Ultrasensitive DNA‐Biomacromolecule Sensor for the Detection Application of Clinical Cancer Samples

Diagnostic testing of biological macromolecules is of great significance for early warning of disease and cancer. Nevertheless, restricted by limited surface area and large steric hindrance, sensitive detection of macromolecules with interface‐based sensing method remains challenging. Here, a “biphasic replacement” electrochemical aptamer‐based (BRE‐AB) sensing strategy which placed capture reaction of the biomacromolecule in a homogeneous solution phase and replaced with a small diameter of single‐stranded DNA to attach to the interface is introduced. Using the BRE‐AB sensor, the ultrasensitive detection of luteinizing hormone (LH) with the detection limit of 10 × 10−12 m is demonstrated. Molecular Dynamics simulations are utilized to explore the binding mechanism of aptamer and target LH. Moreover, it is confirmed that the BRE‐AB sensor has excellent sensing performance in whole blood and undiluted plasma. Using the BRE‐AB sensor, the LH concentrations in 40 clinical samples are successfully quantified and it is found that LH is higher expressed in breast cancer patients.

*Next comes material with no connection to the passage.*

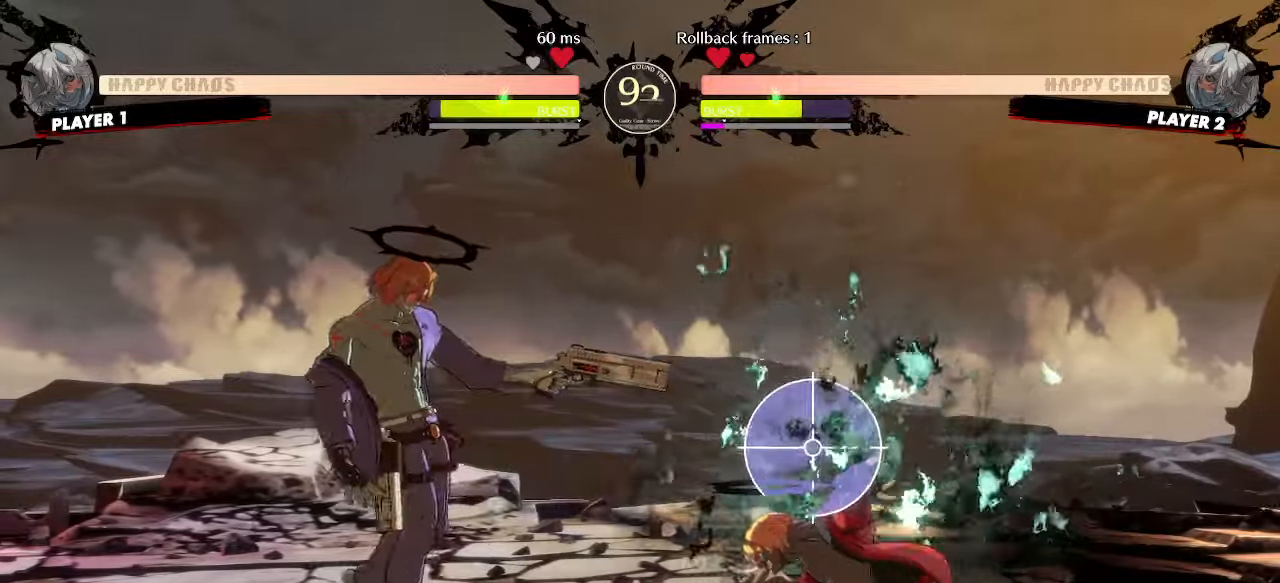
{"buttons": [], "events": [[133, "DPAD_RIGHT", "down"], [167, "DPAD_DOWN", "up"], [500, "DPAD_RIGHT", "up"]]}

Furthermore, the sensor enables simple, low‐cost, and easy to regenerate and reuse, indicating potentially applicable for point‐of‐care biological macromolecules diagnostics. A biphasic replacement electrochemical aptamer‐based (BRE‐AB) sensing platform is designed and constructed for the ultrasensitive detection of biomacromolecule. This sensor has the advantages of ultrahigh sensitivity, excellent versatility and reusability, and successfully quantifies luteinizing hormone concentrations in cancer samples. The BRE‐AB sensor is an ideal candidate for macromolecular detection and holds great potential for the early diagnosis of cancer.